During the 1990s, the number of California women over 40 giving birth increased by more than 300 percent. But only about 5 percent of the 600-percent increase in the number of autism cases in the state can be attributed to women waiting longer to have children, the study suggests.

To conduct their investigation, the researchers obtained the electronic records for all births in California from Jan. 1, 1990, to Dec. 31, 1999. The records incorporated detailed demographic information, including the ages of both parents. The researchers obtained electronic records identifying the children who had received autism diagnoses from the state Department of Developmental Services. In this study, autism was defined as a diagnosis of full-syndrome autism at a California Regional Center.

The researchers excluded a small number of births for which demographic information about parents, such as their ages and levels of education, was not available. Instances of multiple births were analyzed separately. The exclusions brought the total size of the study sample to approximately 4.9 million births and 12,159 cases of autism.

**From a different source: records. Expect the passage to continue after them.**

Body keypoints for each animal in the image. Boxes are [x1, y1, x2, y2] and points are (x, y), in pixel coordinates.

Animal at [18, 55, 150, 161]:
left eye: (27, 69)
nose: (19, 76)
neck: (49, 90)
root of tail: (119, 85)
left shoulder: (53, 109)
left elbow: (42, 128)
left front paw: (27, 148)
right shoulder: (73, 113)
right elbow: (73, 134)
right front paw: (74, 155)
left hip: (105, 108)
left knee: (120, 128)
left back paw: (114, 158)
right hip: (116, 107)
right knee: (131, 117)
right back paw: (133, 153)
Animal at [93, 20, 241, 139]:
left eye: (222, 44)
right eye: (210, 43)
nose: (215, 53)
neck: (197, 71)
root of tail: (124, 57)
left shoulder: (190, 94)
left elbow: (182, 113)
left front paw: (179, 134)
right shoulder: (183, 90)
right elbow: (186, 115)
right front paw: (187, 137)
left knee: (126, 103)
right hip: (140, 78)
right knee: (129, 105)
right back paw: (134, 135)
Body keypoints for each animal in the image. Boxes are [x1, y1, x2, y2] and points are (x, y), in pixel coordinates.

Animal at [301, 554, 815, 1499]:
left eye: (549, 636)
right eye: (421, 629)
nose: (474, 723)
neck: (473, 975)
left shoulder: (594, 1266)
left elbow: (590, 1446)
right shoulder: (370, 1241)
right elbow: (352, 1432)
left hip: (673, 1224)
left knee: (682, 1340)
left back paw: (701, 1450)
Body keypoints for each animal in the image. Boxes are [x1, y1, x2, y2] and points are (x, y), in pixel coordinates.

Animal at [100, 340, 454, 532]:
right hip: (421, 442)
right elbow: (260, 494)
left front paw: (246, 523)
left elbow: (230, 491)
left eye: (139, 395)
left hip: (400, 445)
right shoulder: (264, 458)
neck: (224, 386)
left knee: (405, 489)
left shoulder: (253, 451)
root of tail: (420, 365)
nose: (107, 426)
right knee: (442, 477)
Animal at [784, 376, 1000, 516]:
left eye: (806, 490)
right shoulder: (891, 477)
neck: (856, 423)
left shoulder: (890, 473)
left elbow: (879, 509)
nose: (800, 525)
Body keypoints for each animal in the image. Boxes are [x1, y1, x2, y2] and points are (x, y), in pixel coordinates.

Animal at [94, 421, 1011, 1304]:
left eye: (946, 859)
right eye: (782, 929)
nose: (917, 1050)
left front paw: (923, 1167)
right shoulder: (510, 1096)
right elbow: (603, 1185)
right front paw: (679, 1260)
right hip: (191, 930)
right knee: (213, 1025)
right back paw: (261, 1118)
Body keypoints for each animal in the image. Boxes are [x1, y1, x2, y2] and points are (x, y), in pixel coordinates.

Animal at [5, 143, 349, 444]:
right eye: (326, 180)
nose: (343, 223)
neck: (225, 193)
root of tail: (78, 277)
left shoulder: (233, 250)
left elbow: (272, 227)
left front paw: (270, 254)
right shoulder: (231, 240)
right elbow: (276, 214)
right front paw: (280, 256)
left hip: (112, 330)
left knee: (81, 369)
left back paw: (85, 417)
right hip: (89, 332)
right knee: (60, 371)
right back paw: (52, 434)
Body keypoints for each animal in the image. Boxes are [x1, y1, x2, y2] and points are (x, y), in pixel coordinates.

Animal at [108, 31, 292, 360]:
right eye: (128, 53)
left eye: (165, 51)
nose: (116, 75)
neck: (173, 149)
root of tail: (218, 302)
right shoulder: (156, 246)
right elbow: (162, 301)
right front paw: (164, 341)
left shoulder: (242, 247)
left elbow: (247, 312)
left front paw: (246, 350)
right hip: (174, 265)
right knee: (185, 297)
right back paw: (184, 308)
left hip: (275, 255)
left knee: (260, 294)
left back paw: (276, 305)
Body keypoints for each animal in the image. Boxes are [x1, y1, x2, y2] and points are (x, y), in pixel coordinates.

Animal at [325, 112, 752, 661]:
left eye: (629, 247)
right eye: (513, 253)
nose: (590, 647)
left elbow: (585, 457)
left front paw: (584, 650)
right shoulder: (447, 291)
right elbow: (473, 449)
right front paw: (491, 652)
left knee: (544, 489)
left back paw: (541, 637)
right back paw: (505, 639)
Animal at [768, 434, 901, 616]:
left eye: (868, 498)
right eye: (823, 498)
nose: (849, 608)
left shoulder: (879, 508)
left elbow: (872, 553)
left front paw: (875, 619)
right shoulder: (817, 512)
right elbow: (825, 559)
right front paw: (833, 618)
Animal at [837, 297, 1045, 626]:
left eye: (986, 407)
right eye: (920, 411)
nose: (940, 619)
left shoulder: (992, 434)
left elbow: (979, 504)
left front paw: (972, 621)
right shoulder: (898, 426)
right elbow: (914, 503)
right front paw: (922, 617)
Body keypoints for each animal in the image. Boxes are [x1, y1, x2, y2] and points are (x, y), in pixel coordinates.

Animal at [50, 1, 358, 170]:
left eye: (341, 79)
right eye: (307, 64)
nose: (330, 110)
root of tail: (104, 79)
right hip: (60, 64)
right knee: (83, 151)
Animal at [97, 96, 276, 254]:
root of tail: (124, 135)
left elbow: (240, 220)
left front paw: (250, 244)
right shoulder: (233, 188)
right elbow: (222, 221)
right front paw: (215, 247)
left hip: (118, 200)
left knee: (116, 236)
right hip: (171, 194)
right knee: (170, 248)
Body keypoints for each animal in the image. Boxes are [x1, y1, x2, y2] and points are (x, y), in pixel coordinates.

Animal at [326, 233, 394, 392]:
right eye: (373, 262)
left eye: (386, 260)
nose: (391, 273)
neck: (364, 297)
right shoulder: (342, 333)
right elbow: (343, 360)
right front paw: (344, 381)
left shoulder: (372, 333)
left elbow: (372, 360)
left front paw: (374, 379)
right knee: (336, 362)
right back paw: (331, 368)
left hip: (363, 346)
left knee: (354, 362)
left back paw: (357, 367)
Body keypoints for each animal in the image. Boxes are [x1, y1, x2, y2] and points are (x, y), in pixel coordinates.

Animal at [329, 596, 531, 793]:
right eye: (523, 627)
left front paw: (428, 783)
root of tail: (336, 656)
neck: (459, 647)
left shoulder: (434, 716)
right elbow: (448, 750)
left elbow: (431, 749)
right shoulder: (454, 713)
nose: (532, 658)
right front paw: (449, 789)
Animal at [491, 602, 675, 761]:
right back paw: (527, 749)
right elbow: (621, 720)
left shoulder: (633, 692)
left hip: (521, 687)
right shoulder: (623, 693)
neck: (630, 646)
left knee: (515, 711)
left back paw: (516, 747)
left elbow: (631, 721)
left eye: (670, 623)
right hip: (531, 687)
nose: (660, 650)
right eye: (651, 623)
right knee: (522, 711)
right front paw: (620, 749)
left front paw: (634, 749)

For older mothers, the step-wise progression in the risk of having a child who later would be diagnosed with autism was apparent among every age group of fathers. When the father was older and the mother was younger — under 30 — the child’s risk for developing autism also was elevated.

For example, among births to mothers under 25, children fathered by a man over 40 were twice as likely to develop autism as those whose father was between 25 and 29. Among mothers over 30, the increased risk associated with older fathers dissipated, the study found.

Because of the large study size, the researchers were able to show how risk for autism was affected by each parent's age. They did this by holding one parent's age constant and then comparing autism incidence across the age of the other parent across five-year increments.

The subtle interaction of how each parent's age affects the risk of autism then became quantifiable, even when the risk was reliant on the other parent's age.

This methodology is more efficacious and requires fewer assumptions than the mathematical modeling used by earlier studies, the researchers said.

The researchers note that understanding the relationship between increased parental age and autism risk is critical to understanding its biological causes. Earlier studies have observed that advanced maternal age is a risk factor for a variety of other birth-related conditions, including infertility, early fetal loss, low birth-weight, chromosomal aberrations and congenital anomalies.

The study's senior author, Irva Hertz-Picciotto, professor of public health sciences and a researcher at the UC Davis MIND Institute, said the reason why having an older parent places a child at risk for autism is not known.

"We still need to figure out what it is about older parents that puts their children at greater risk for autism and other adverse outcomes, so that we can begin to design interventions," Hertz-Picciotto said.

One possible clue comes from a 2008 UC Davis study that found that some mothers of children with autism had antibodies to fetal brain protein, while none of the mothers of typical children did. Advancing age has been associated with an increase in autoantibody production.

Further work investigating advancing age in such findings may be useful, the study authors said.

They added that some persistent environmental chemicals accumulate in the body and also may have a role to play in autism, possibly contributing to the apparent effect of parental age.

The study also suggests that epigenetic changes over time “may enable an older parent to transfer a multitude of molecular functional alterations to a child. ... Thus, epigenetics may be involved in the risks contributed by advancing parental age as a result of changes induced by stresses from environmental chemicals, co-morbidity or assistive reproductive therapy.”

Daniel Tancredi, an assistant professor in the Department of Pediatrics , also contributed to this study.

Funding came from a grant from the National Institute of Environmental Health Sciences; a U.S. Environmental Protection Agency Science to Achieve Results (STAR) grant; the UC Davis School of Medicine; and the Office of Graduate Studies.

Phyllis Brown is a senior public information representative for the UC Davis Health System.